Depuis l'entrée en vigueur du cessez-le-feu à la mi-octobre, Ahmed fréquente une école privée, avec professeurs, internet et examens. Une normalité minimale qui vous réconforte. « Je suis en retard pour mon âge, mais je ne veux pas perdre de vue mon rêve, qui est de partir d'ici et d'étudier la médecine », dit-il.

Peur d'aller en cours

Les décisions prises à Gaza ont été très difficiles, souvent désespérées, ces derniers mois. Les parents ne voulaient pas mettre leurs enfants en danger en les emmenant étudier dans une tente ou dans une école délabrée et ils ne voulaient pas qu'ils soient fatigués et affamés parce qu'il n'y avait pratiquement rien à manger.

Selon le dernier rapport sur l'insécurité alimentaire à Gaza, publié en décembre, 100 000 enfants de moins de cinq ans souffrent de malnutrition et ont besoin de soins, dont 31 000 sont des cas graves. Au moins une centaine d’enfants sont morts de complications liées au manque de nourriture, selon les chiffres de l’ONU d’août 2025, au plus fort de la faim. Chez les adolescents, le manque de nourriture a également eu des conséquences néfastes et a limité l’apprentissage.

« Parfois, je me sentais faible et incapable de me concentrer parce que je n'avais pas mangé », se souvient Ahmed. « Maintenant, je me vois un peu plus fort, mais j'ai peur que la guerre revienne et que tout s'arrête à nouveau. »

Ils ne se sentent en sécurité nulle part. Parfois, ils entendent des coups de feu lorsqu’ils sont en classe et j’ai du mal à les convaincre de revenir le lendemain.

Rana Ahmed Abu Waked, mère de Gaza

Rana Ahmed Abu Waked a cinq enfants âgés de sept à 15 ans. Les quatre plus âgés vont quatre heures par jour dans une école bombardée de la ville de Gaza où des tentes ont été installées.

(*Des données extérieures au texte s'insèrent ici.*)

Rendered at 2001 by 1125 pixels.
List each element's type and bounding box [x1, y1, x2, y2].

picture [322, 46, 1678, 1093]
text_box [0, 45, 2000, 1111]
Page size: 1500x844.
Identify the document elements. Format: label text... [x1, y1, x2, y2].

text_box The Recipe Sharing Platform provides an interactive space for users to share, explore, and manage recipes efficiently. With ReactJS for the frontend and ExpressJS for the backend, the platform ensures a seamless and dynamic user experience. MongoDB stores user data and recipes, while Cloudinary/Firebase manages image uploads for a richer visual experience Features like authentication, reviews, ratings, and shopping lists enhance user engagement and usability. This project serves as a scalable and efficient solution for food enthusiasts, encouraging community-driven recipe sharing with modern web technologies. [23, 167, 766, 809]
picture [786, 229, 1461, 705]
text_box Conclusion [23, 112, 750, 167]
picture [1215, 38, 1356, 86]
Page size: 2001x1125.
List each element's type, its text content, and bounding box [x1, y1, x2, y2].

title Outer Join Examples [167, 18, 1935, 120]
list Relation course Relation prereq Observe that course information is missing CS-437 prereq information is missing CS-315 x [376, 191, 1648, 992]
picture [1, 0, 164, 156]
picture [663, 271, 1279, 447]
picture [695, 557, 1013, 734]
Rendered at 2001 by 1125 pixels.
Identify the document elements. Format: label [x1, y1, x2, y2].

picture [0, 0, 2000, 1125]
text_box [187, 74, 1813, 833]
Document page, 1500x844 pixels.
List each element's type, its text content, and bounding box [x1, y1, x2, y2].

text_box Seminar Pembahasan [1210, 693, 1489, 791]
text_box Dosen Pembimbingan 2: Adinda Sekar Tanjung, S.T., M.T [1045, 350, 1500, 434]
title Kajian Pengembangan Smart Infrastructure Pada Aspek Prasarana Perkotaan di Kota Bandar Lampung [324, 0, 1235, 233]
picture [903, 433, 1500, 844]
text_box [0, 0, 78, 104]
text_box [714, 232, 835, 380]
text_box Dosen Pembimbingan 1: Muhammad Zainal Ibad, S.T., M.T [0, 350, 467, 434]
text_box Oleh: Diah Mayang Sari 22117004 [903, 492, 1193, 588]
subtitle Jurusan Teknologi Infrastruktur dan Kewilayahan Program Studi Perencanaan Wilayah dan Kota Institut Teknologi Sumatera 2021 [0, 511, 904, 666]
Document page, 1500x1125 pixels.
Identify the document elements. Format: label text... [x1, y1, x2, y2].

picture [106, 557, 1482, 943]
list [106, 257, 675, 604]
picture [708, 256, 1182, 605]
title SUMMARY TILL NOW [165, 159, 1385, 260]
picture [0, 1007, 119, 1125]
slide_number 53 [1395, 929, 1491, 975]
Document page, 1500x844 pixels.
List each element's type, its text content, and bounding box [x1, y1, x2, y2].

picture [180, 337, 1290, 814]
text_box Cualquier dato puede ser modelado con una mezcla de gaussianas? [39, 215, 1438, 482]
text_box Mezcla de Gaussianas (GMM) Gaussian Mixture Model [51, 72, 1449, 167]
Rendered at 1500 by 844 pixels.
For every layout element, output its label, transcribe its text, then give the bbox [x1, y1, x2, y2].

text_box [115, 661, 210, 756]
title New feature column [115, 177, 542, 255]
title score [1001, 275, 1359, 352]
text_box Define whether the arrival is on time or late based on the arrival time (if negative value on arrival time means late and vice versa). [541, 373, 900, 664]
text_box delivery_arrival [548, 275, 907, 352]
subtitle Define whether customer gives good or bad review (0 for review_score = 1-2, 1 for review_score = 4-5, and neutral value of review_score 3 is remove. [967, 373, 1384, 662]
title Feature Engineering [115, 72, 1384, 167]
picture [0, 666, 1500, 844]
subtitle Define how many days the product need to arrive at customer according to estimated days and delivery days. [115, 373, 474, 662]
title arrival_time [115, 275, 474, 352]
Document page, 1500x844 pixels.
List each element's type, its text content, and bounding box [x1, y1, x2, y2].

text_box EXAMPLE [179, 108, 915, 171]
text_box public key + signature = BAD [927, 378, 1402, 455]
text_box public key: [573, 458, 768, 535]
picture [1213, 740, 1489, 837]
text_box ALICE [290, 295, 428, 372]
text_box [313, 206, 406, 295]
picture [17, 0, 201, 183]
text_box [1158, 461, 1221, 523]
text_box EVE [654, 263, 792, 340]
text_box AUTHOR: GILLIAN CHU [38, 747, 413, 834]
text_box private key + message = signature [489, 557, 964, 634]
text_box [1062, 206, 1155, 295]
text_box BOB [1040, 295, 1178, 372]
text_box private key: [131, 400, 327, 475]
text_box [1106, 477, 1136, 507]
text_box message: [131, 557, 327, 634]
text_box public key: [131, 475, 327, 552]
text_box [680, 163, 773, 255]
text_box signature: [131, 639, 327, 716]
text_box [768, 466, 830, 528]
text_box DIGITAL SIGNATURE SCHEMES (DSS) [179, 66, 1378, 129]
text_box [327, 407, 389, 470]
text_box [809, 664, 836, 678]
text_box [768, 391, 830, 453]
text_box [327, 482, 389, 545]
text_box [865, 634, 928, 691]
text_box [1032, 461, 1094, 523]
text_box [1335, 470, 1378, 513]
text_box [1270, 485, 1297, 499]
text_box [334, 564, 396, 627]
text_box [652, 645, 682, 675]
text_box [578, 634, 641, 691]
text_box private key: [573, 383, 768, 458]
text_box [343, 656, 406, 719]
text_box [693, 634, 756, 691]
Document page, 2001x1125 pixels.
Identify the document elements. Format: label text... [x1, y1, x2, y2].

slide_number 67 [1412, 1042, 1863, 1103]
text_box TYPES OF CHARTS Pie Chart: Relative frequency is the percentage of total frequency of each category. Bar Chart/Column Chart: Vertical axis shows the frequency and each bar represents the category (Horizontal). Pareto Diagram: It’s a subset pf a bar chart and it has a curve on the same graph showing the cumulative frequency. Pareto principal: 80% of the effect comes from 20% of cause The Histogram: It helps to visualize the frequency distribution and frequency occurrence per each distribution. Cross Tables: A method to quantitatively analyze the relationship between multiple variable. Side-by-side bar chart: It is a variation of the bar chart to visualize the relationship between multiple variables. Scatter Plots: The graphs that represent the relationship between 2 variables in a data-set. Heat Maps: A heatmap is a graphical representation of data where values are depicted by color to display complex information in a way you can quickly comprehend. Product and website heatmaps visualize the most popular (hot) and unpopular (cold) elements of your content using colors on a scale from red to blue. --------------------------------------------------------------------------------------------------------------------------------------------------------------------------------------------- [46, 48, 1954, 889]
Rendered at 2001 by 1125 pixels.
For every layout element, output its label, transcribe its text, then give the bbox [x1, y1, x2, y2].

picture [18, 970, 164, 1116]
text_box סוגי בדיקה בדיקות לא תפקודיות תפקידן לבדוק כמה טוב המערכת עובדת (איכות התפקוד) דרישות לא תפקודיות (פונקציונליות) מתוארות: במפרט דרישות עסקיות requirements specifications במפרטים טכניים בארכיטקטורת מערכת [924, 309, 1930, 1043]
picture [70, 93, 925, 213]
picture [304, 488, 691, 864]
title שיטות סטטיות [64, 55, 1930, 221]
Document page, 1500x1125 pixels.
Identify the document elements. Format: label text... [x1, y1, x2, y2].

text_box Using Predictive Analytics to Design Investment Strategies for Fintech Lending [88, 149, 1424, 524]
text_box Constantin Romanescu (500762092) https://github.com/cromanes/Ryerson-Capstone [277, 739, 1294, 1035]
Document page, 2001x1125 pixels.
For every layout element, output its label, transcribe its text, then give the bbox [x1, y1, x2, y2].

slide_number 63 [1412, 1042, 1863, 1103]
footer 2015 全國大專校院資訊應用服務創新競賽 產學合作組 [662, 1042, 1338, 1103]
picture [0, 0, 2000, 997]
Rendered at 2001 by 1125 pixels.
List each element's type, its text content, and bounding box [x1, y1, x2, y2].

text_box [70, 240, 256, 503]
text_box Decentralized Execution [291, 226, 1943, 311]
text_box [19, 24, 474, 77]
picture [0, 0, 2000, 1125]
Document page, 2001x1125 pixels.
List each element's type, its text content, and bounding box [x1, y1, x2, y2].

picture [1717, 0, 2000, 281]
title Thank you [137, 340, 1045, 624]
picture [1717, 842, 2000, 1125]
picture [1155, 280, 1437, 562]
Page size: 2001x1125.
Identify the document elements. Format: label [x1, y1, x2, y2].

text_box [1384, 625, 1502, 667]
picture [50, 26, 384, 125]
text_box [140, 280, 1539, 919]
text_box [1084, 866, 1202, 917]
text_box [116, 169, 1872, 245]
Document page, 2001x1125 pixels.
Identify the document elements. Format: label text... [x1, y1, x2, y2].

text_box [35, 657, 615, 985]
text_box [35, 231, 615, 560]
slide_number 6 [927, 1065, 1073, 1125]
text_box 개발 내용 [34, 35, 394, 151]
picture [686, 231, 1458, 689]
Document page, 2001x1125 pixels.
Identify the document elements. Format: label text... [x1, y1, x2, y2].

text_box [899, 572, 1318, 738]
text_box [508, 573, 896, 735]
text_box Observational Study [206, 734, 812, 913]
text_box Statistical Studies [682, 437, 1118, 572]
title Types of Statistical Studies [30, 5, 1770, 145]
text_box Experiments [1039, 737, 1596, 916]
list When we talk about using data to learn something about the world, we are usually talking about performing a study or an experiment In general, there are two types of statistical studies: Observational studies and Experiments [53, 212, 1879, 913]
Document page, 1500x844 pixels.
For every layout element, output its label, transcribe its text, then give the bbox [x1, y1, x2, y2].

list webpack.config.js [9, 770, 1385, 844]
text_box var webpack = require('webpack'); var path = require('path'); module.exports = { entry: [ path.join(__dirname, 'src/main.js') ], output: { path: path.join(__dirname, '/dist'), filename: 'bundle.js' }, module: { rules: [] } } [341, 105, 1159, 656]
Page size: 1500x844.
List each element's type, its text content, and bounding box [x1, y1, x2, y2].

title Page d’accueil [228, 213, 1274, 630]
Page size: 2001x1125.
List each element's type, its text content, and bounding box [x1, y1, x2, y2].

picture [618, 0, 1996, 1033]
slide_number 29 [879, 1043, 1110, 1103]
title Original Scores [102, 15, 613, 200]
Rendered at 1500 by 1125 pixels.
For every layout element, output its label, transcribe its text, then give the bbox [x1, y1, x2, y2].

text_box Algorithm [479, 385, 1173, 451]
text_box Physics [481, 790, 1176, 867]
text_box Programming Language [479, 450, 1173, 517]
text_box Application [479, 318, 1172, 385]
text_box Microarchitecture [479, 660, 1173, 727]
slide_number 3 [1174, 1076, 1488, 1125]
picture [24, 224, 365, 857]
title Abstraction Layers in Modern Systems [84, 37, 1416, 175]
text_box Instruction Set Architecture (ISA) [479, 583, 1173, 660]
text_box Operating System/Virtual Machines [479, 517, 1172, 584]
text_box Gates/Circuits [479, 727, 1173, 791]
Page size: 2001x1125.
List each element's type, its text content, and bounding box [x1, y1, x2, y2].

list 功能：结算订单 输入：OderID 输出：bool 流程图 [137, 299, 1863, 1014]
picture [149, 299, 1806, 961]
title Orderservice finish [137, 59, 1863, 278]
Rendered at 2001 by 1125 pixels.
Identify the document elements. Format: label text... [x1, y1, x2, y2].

Ils doivent s'asseoir par terre et, comme il fait très froid, leur mère leur donne des morceaux de tissu qui leur servent de coussins. Pourtant, ils reviennent gelés.

« Ils ont peur d'y aller parce qu'ils ont encore peur des bombes. Ils me disent qu'ils ont peur de ne pas revenir ou que quelque chose m'arrive et de ne plus me revoir. Ils ne se sentent en sécurité nulle part. Parfois, ils entendent des coups de feu quand ils sont en classe et c'est très difficile pour moi de les convaincre de revenir le lendemain », explique-t-il à ce journal.

Mais aujourd'hui est un bon jour car Naya, 11 ans, vient de rentrer chez elle avec le premier examen qu'elle a passé depuis octobre 2023 et elle a obtenu une très bonne note. « La fille est contente », explique sa mère en envoyant via WhatsApp une image du contrôle, effectué sur une page arrachée d'un cahier. Abu Waked explique que l'on trouve désormais des cahiers et des stylos sur les marchés et qu'il essaiera de leur en acheter et de les faire partager.

Mais leur fils de sept ans, le plus jeune, ne peut pas assister à ces cours car leurs papiers d'identité ont été brûlés dans un attentat à la bombe et ils n'ont pas pu les renouveler. « A son âge, il ne sait toujours pas écrire. J'essaye de lui apprendre », raconte cette maman.